From the June 25, 2008 Canadian Financial Post:
Hmmm. Here's a source of oil right next door, where the money won't be funding dictators, religious fanatics, or people that like to blow themselves up--and Obama wants to shut it off. And you were saying that the nasty rumors about Obama being a closet Muslim are just vicious lies? What, exactly, would you expect a closet Muslim to do, if not for this guarantee that we will be even more dependent on oil from places where they have their turbans wound too tight?Big-city U. S. mayors and presidential hopeful Barack Obama, who joined the parade this week of ill-informed, U. S. anti-oil sands policies, should be careful what they wish for.
While the aim is undoubtedly to pander to the electorate in an election year charged with oil and climate-change debate, what they are stoking is an increasingly angry Canadian energy industry that is seriously looking at non-U. S. markets for its oil.

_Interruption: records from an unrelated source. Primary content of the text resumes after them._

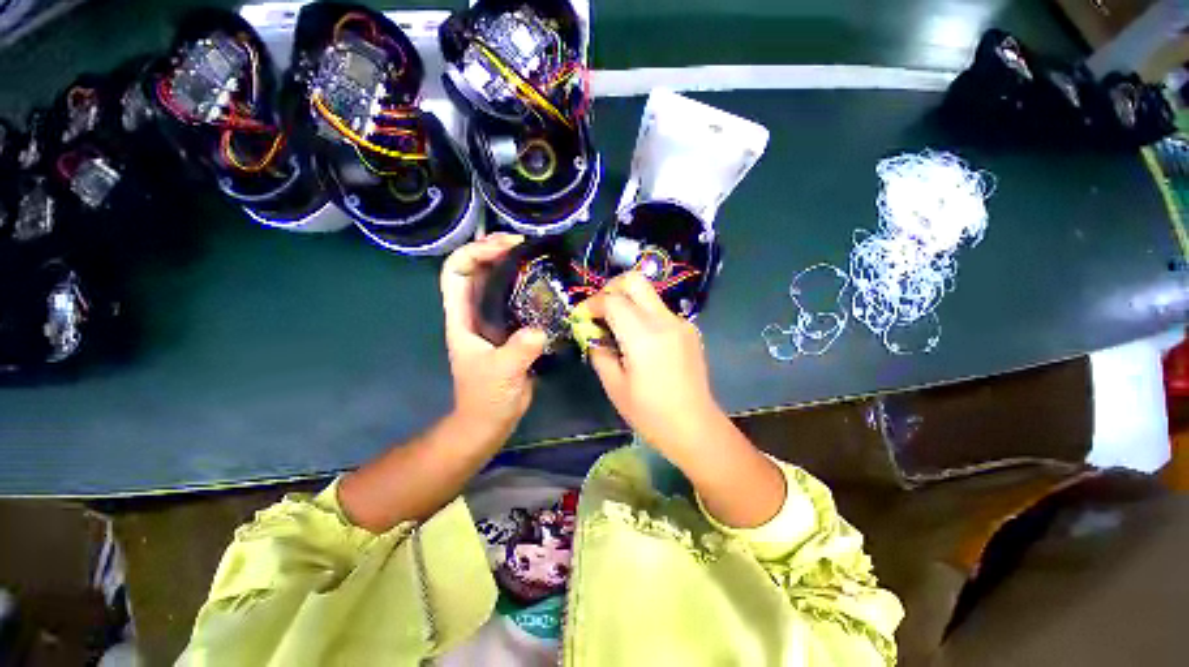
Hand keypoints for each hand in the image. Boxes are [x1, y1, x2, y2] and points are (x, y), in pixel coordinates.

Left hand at [441, 234, 547, 445]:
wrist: (492, 419)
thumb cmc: (486, 398)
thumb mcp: (501, 373)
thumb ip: (519, 350)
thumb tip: (540, 329)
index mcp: (462, 318)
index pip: (455, 272)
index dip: (474, 253)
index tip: (505, 247)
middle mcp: (475, 313)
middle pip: (477, 269)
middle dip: (495, 249)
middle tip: (524, 242)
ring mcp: (494, 320)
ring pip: (498, 282)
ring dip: (513, 264)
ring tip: (537, 255)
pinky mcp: (512, 329)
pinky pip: (517, 299)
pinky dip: (529, 286)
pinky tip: (546, 284)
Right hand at [576, 272, 786, 527]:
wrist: (695, 427)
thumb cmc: (650, 414)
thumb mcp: (614, 386)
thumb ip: (599, 352)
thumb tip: (592, 334)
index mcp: (643, 337)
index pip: (612, 300)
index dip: (592, 303)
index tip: (582, 317)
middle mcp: (665, 321)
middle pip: (635, 281)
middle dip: (611, 288)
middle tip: (599, 310)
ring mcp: (681, 323)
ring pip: (648, 294)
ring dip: (627, 302)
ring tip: (616, 328)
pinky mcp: (689, 330)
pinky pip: (659, 310)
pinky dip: (642, 314)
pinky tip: (638, 339)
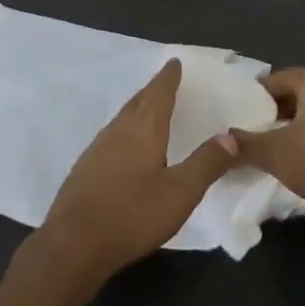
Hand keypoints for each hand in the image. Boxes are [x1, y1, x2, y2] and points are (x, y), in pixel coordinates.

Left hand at [38, 58, 239, 280]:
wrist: (73, 244)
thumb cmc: (132, 214)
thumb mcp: (180, 193)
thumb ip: (206, 163)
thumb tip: (231, 136)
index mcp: (143, 129)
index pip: (159, 93)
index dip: (168, 77)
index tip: (174, 62)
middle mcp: (118, 130)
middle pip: (138, 101)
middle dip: (153, 90)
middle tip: (164, 82)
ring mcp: (97, 148)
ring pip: (122, 118)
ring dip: (137, 109)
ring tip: (148, 109)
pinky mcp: (84, 168)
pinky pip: (111, 136)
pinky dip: (124, 130)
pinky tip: (125, 146)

Here's what Rick George, chief executive of Suncor Energy Inc., Canada's largest single oil sands producer, said this week, reflecting rising frustration with the wave of American anti-oil sands policies:
"We are down to very limited amounts of spare capacity," he said. "Mexico is in very steep decline. The North Sea is in decline. Venezuela is likely to slip from here. There are problems in Nigeria, Russia. The world will absorb this oil one way or the other. If the U. S. doesn't take it, then we will develop other markets."

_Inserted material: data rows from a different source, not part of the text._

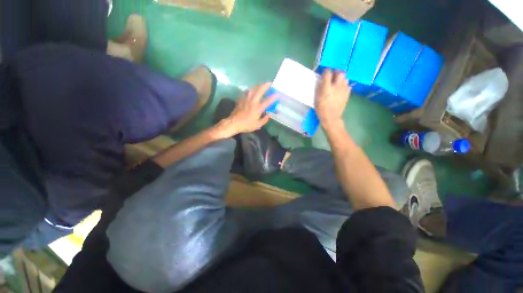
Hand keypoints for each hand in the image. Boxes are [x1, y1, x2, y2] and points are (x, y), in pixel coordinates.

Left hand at [214, 83, 276, 138]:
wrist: (234, 123)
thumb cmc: (246, 125)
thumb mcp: (257, 125)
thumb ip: (265, 119)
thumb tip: (269, 114)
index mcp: (258, 108)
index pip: (267, 101)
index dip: (273, 97)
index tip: (278, 93)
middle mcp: (253, 101)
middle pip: (260, 90)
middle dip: (266, 85)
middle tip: (270, 83)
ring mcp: (246, 99)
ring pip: (253, 89)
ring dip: (258, 86)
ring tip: (262, 85)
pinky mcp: (241, 99)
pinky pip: (247, 91)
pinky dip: (251, 89)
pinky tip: (252, 90)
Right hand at [315, 69, 350, 127]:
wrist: (331, 118)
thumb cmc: (321, 109)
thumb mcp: (316, 99)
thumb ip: (319, 88)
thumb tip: (321, 80)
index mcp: (327, 88)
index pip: (328, 73)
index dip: (326, 71)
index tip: (325, 72)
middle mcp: (336, 87)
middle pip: (340, 73)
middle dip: (336, 73)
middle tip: (333, 76)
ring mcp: (343, 90)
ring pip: (345, 78)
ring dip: (341, 79)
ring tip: (337, 83)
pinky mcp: (347, 94)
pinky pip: (348, 85)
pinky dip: (344, 85)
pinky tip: (340, 89)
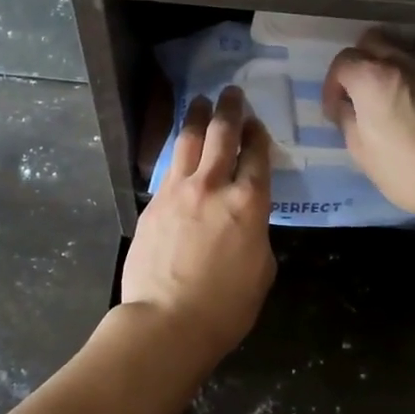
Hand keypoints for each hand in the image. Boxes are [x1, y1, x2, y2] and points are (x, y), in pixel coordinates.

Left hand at [119, 87, 275, 361]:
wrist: (166, 320)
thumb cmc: (225, 307)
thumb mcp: (261, 270)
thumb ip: (256, 234)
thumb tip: (244, 222)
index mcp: (248, 204)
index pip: (257, 156)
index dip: (258, 135)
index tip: (256, 123)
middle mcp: (213, 187)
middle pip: (223, 135)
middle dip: (230, 110)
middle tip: (231, 93)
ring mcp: (178, 191)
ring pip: (189, 141)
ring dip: (198, 117)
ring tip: (201, 101)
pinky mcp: (153, 203)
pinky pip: (168, 167)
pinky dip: (178, 151)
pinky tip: (179, 146)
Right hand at [322, 32, 414, 219]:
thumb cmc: (408, 170)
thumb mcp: (361, 152)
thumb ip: (349, 119)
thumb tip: (348, 107)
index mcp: (373, 77)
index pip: (342, 61)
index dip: (334, 85)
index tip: (338, 110)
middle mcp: (404, 61)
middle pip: (373, 40)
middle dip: (363, 60)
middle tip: (364, 91)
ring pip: (406, 49)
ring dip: (394, 67)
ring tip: (396, 96)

Borrowing heavily from the rhetoric of the environmental movement, right down to using the pejorative "tar sands" to describe Canada's reserves, mayors from the United States' largest cities adopted a resolution at a meeting in Miami on Monday singling out Western Canada's oil-sands sector as part of a crackdown on fuels that cause global warming.
Yesterday, Mr. Obama vowed to break America's addiction to "dirty, dwindling and dangerously expensive" oil if elected U. S. president -- and he said one of his first targets may well be imports from Canada's oil sands. A senior advisor to Obama's campaign said it's an "open question" whether Alberta's oil sands fit with Obama's vision for shifting the U. S. dramatically away from carbon-intensive fuels.
Let's try this, Barack Hussein Obama: Pakistan is an ally (not a very strong one, I admit). We don't invade allies. Iran is our enemy--and has been in a state of undeclared war with us since 1979. We don't roll over and engage in submissive urination for an enemy. Canada is our ally--the closest ally that we have. We don't go out of way to insult an ally.
Foreign policy is complex--but Obama seems to be failing even the kindergarten level of it.